Beach Day
San Francisco, California
2017, Senior, Poetry & Spoken Word
On the beach on any given summer Saturday
Mama packs Capri Sun and peanut butter sandwiches
Slathers her kids bellies with tacky white sunscreen
Too cold and they complain
Safe and protected
Oxybenzone blocks the rays the kids gratefully soak in
Leech into the water as they splash in the waves
4 or 5 thousand tons a year gently washing towards coral reefs
The coral deforms and dies, no longer vibrant
The kids go snorkeling
Complain it’s not as pretty as the pictures
They go home
Mama washes her face with her new Ocean Breeze scrub
Grainy plastic beads, for a better clean
Reminds her of the beach she loves
The water flows through the drain, plastic beads with it
Pick up toxins and pollutants like new friends
Too small and clever for the filters to catch
Mama loves the ocean
She reads a new bill has been proposed, banning microbeads
It’s a new word, she almost confuses it for the fuse beads she just bought
She reads of pollutants in the water
Fish starving with bellies full of plastic
Mama loves her Ocean Breeze scrub after a long day
Mama doesn’t want her kids to burn in the sun
Mama loves the ocean.
She stops buying Ocean Breeze
Reads titanium sunscreen doesn’t hurt the coral
But mama is one person
8 million tons of plastic in her ocean every year
Mama grew up snorkeling to see the coral
Her kids see it bleached and weak
But mama’s kids care
Grow up careful with their products
Mindful of their mama’s ocean
Determined their kids will see plastic in recycling bins
And fish and coral in the sea
Works Cited
Corley, Cheryl. “Why Those Tiny Microbeads in Soap May Pose Problem for Great Lakes.” NPR, 24 May 2014, www.npr.org/2014/05/21/313157701/why-thosetiny-microbeads-in-soap-may-pose-problem-for-great-lakes. Accessed 26 May
2017.
Green Peace. “Personal Care Products May Still Be Polluting Oceans despite Promises by Companies Says Greenpeace.” Green Peace, 20 July 2016, www.greenpeace.org/international/en/press/releases/2016/Personal-care-productsmay-still-be-polluting-oceans-despite-promises-by-companies-says-Greenpeace/. Accessed 26 May 2017.
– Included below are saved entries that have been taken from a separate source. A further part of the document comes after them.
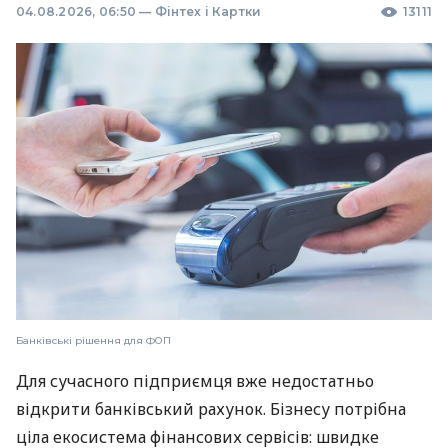
04.08.2026, 06:50
—
Фінтех і Картки
13111
Банківські рішення для ФОП
Для сучасного підприємця вже недостатньо
відкрити банківський рахунок. Бізнесу потрібна
ціла екосистема фінансових сервісів: швидке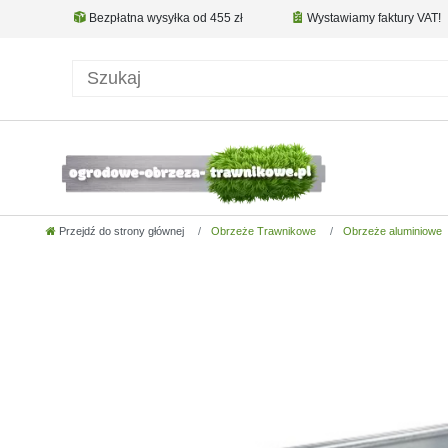
Bezpłatna wysyłka od 455 zł
Wystawiamy faktury VAT!
Przejdź do strony głównej
Obrzeże Trawnikowe
Obrzeże aluminiowe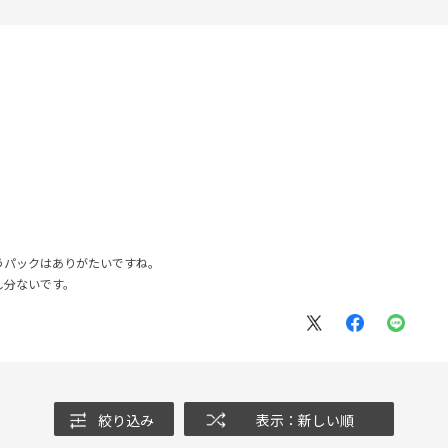
うパックはありがたいですね。
し分ないです。
絞り込み
表示：新しい順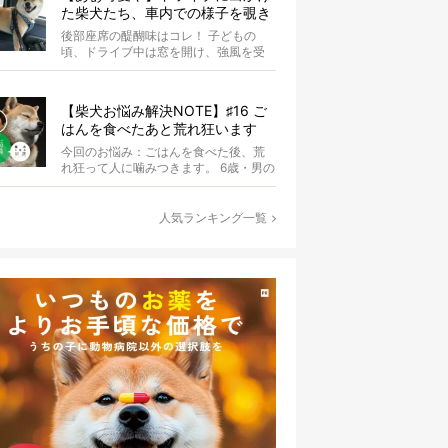
た柴犬たち、車内での様子を覗き
見しちゃう
後部座席の醍醐味はコレ！ 子どもの
頃、ドライブ中は窓を開け、強風を受
けて楽しんでいませんでしたか？ あ
の感じが...
【柴犬お悩み解決NOTE】♯16 ご
はんを食べたあと荒れ狂います
【ドッグトレーナー・小野洋平が
今回のお悩み：ごはんを食べた後、荒
ズバリ回答】
れ狂って人に噛みつきます。 6歳・男の
コ ごはんを食べた後、犬が変わった様
に...
人気ランキング一覧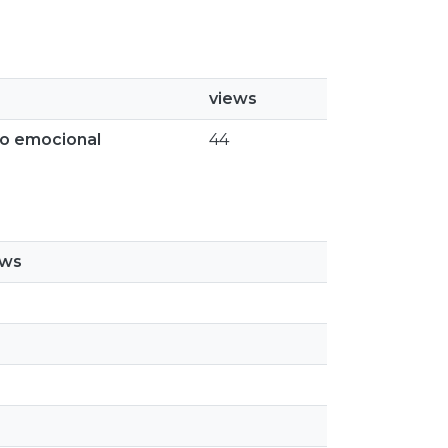
views
ão emocional
44
ews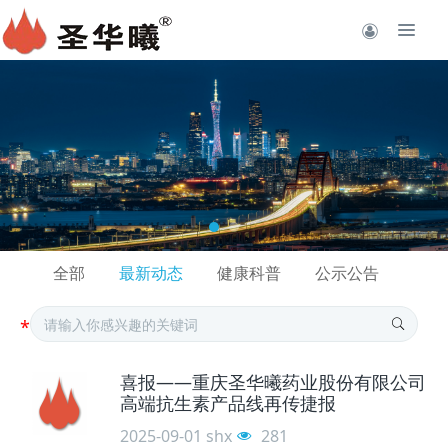
全部
最新动态
健康科普
公示公告
喜报——重庆圣华曦药业股份有限公司
高端抗生素产品线再传捷报
2025-09-01
shx
281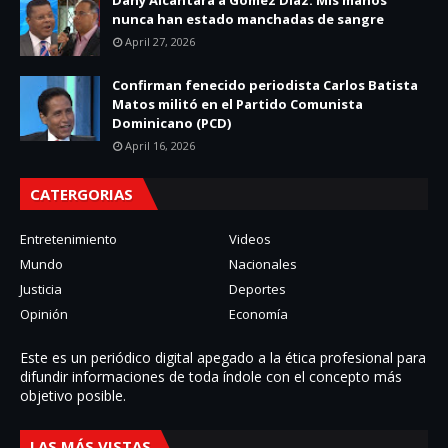
nunca han estado manchadas de sangre
April 27, 2026
Confirman fenecido periodista Carlos Batista
Matos militó en el Partido Comunista
Dominicano (PCD)
April 16, 2026
CATERGORIAS
Entretenimiento
Videos
Mundo
Nacionales
Justicia
Deportes
Opinión
Economía
Este es un periódico digital apegado a la ética profesional para
difundir informaciones de toda í­ndole con el concepto más
objetivo posible.
LAS MÁS VISTAS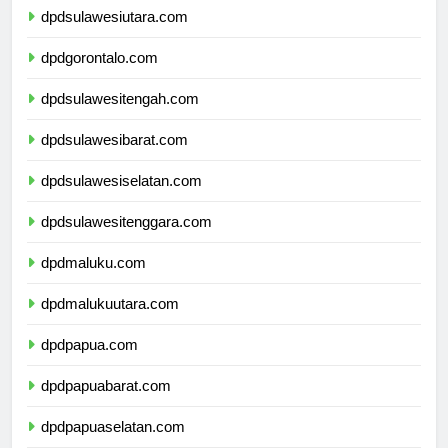
dpdsulawesiutara.com
dpdgorontalo.com
dpdsulawesitengah.com
dpdsulawesibarat.com
dpdsulawesiselatan.com
dpdsulawesitenggara.com
dpdmaluku.com
dpdmalukuutara.com
dpdpapua.com
dpdpapuabarat.com
dpdpapuaselatan.com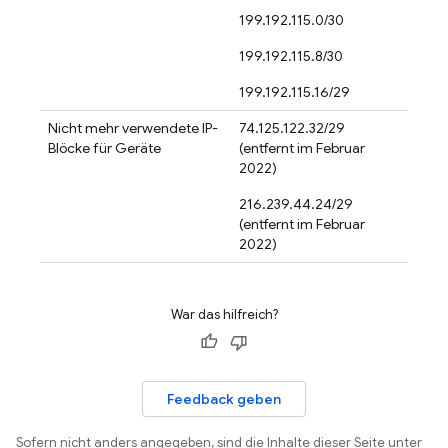
199.192.115.0/30
199.192.115.8/30
199.192.115.16/29
Nicht mehr verwendete IP-
74.125.122.32/29
Blöcke für Geräte
(entfernt im Februar
2022)
216.239.44.24/29
(entfernt im Februar
2022)
War das hilfreich?
Feedback geben
Sofern nicht anders angegeben, sind die Inhalte dieser Seite unter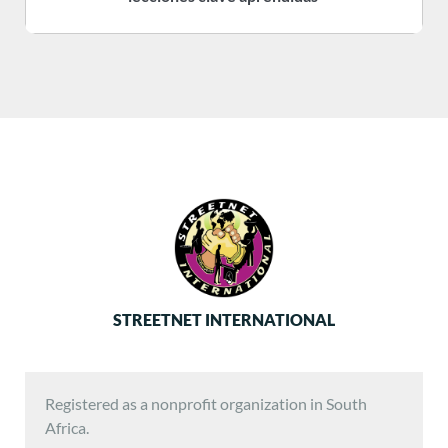
STREETNET INTERNATIONAL
Registered as a nonprofit organization in South
Africa.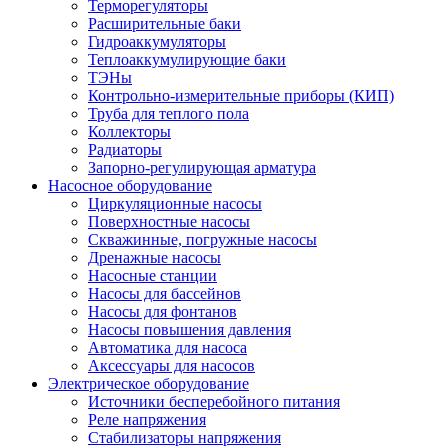
Терморегуляторы
Расширительные баки
Гидроаккумуляторы
Теплоаккумулирующие баки
ТЭНы
Контрольно-измерительные приборы (КИП)
Труба для теплого пола
Коллекторы
Радиаторы
Запорно-регулирующая арматура
Насосное оборудование
Циркуляционные насосы
Поверхностные насосы
Скважинные, погружные насосы
Дренажные насосы
Насосные станции
Насосы для бассейнов
Насосы для фонтанов
Насосы повышения давления
Автоматика для насоса
Аксессуары для насосов
Электрическое оборудование
Источники бесперебойного питания
Реле напряжения
Стабилизаторы напряжения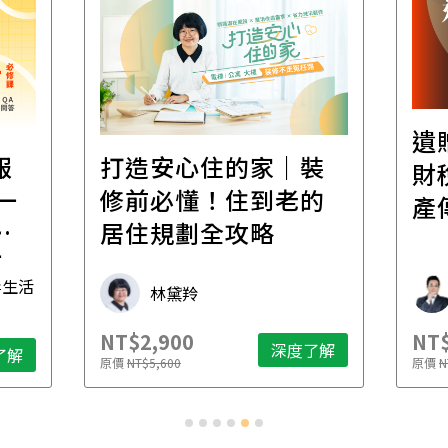
遺
報
打造安心住的家｜裝
財
一
修前必懂！住到老的
產
一
居住規劃全攻略
先
毒生活
林黛羚
NT$2,900
NT$
深度了解
了解
原價
NT$5,600
原價
N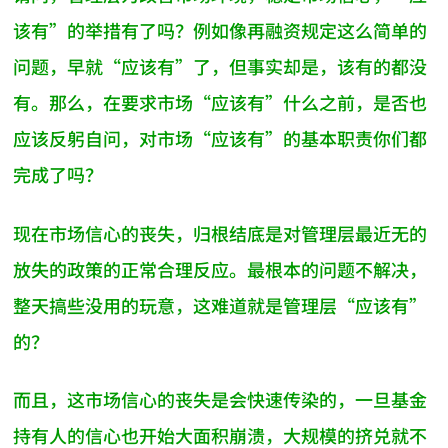
该有”的举措有了吗？例如像再融资规定这么简单的
问题，早就“应该有”了，但事实却是，该有的都没
有。那么，在要求市场“应该有”什么之前，是否也
应该反躬自问，对市场“应该有”的基本职责你们都
完成了吗？
现在市场信心的丧失，归根结底是对管理层最近无的
放失的政策的正常合理反应。最根本的问题不解决，
整天搞些没用的玩意，这难道就是管理层“应该有”
的？
而且，这市场信心的丧失是会快速传染的，一旦基金
持有人的信心也开始大面积崩溃，大规模的挤兑就不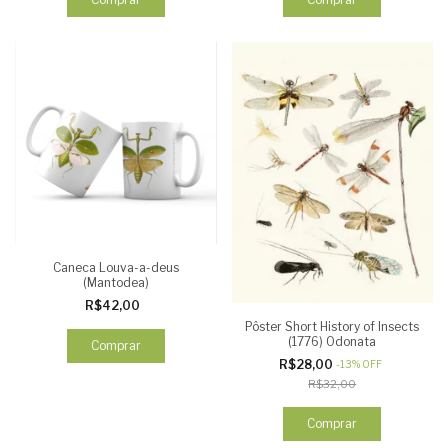
Caneca Louva-a-deus
(Mantodea)
R$42,00
Pôster Short History of Insects
(1776) Odonata
Comprar
R$28,00
-
13
%
OFF
R$32,00
Comprar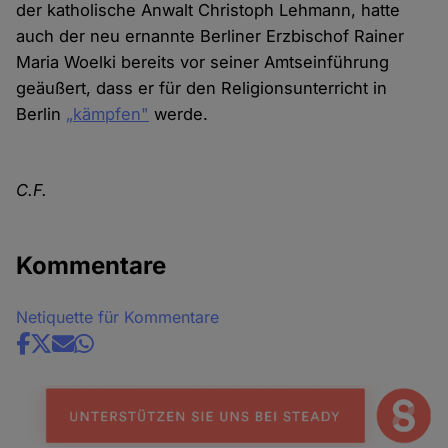
der katholische Anwalt Christoph Lehmann, hatte
auch der neu ernannte Berliner Erzbischof Rainer
Maria Woelki bereits vor seiner Amtseinführung
geäußert, dass er für den Religionsunterricht in
Berlin
„kämpfen"
werde.
C.F.
Kommentare
Netiquette für Kommentare
Share
news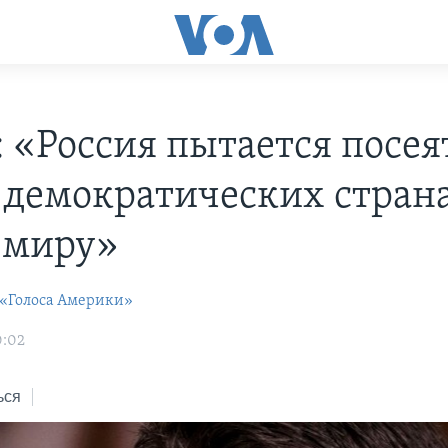
: «Россия пытается посея
в демократических стран
 миру»
 «Голоса Америки»
0:02
ься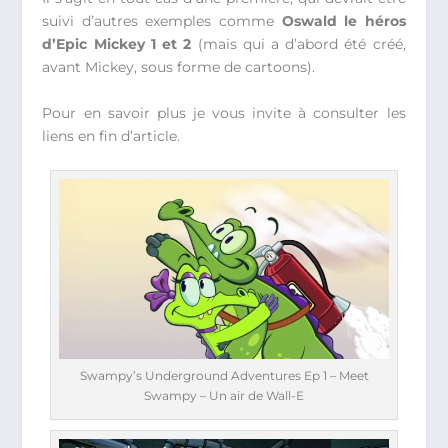
suivi d’autres exemples comme
Oswald le héros
d’Epic Mickey 1 et 2
(mais qui a d’abord été créé,
avant Mickey, sous forme de cartoons).
Pour en savoir plus je vous invite à consulter les
liens en fin d’article.
Swampy’s Underground Adventures Ep 1 – Meet
Swampy – Un air de Wall-E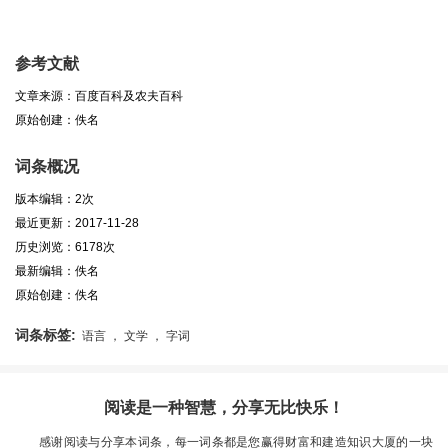
参考文献
文章来源：百度百科及农夫百科
原始创建：佚名
词条概况
版本编辑：2次
最近更新：2017-11-28
历史浏览：6178次
最新编辑：佚名
原始创建：佚名
词条标签:
语言 ， 文学 ， 字词
阅读是一种智慧，分享无比快乐！
感谢阅读与分享本词条，每一词条都是您赢得财富和建造知识大厦的一块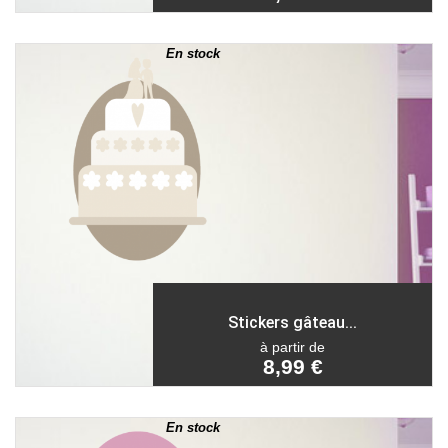
En stock
Stickers gâteau...
à partir de
8,99 €
En stock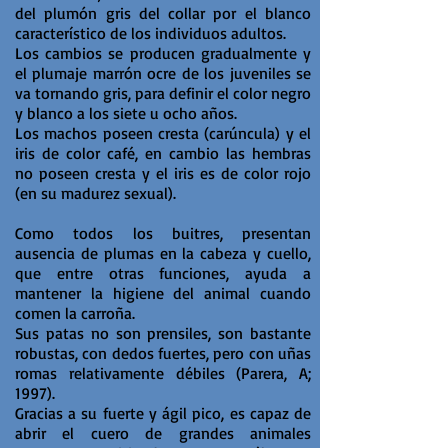
del plumón gris del collar por el blanco
característico de los individuos adultos.
Los cambios se producen gradualmente y
el plumaje marrón ocre de los juveniles se
va tornando gris, para definir el color negro
y blanco a los siete u ocho años.
Los machos poseen cresta (carúncula) y el
iris de color café, en cambio las hembras
no poseen cresta y el iris es de color rojo
(en su madurez sexual).
Como todos los buitres, presentan
ausencia de plumas en la cabeza y cuello,
que entre otras funciones, ayuda a
mantener la higiene del animal cuando
comen la carroña.
Sus patas no son prensiles, son bastante
robustas, con dedos fuertes, pero con uñas
romas relativamente débiles (Parera, A;
1997).
Gracias a su fuerte y ágil pico, es capaz de
abrir el cuero de grandes animales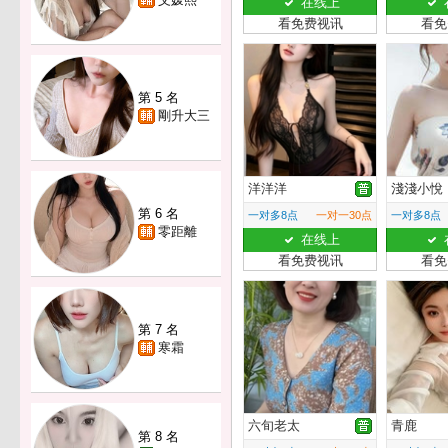
在线上
看免费视讯
看免
第 5 名
剛升大三
洋洋洋
淺淺小悅
第 6 名
一对多8点
一对一30点
一对多8点
零距離
在线上
看免费视讯
看免
第 7 名
寒霜
六旬老太
青鹿
第 8 名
Malik Chua, Jasmin. “Which Personal-Care Brands Are Still Polluting the Oceans with Microbeads?” Ecouterre, edited by Jill Fehrenbacher, 20 July 2016, www.ecouterre.com/which-personal-care-brands-are-still-polluting-the-oceanswith-microbeads/. Accessed 26 May 2017.
“Marine-toxic Ingredients in Personal Care Products.” MarineSafe, edited by Craig Downs et al., www.marinesafe.org/the-problem/marine-toxic-ingredients-inpersonal-care-products/. Accessed 26 May 2017.
Stallard, Brian. “Ocean Pollution: 8 Trillion Microbeads a Day from US.” Nature World News, 25 Sept. 2015, www.natureworldnews.com/articles/16829/20150925/ocean-pollution-8-trillionmicrobeads-day-alone.htm. Accessed 26 May 2017.
Reflection
I decided to write about pollutants and plastics in personal care products as I really enjoy makeup and skincare and have recently been making more of an effort to purchase environmentally friendly products. It breaks my heart to think of my own products, like face washes and sunscreen, being detrimental to the environment and especially the ocean. I have loved the ocean since I was little and my current Marine Ecology class has only deepened my appreciation, so I want to do whatever I can to encourage others to rethink their product purchases to protect the ocean and the creatures that inhabit it.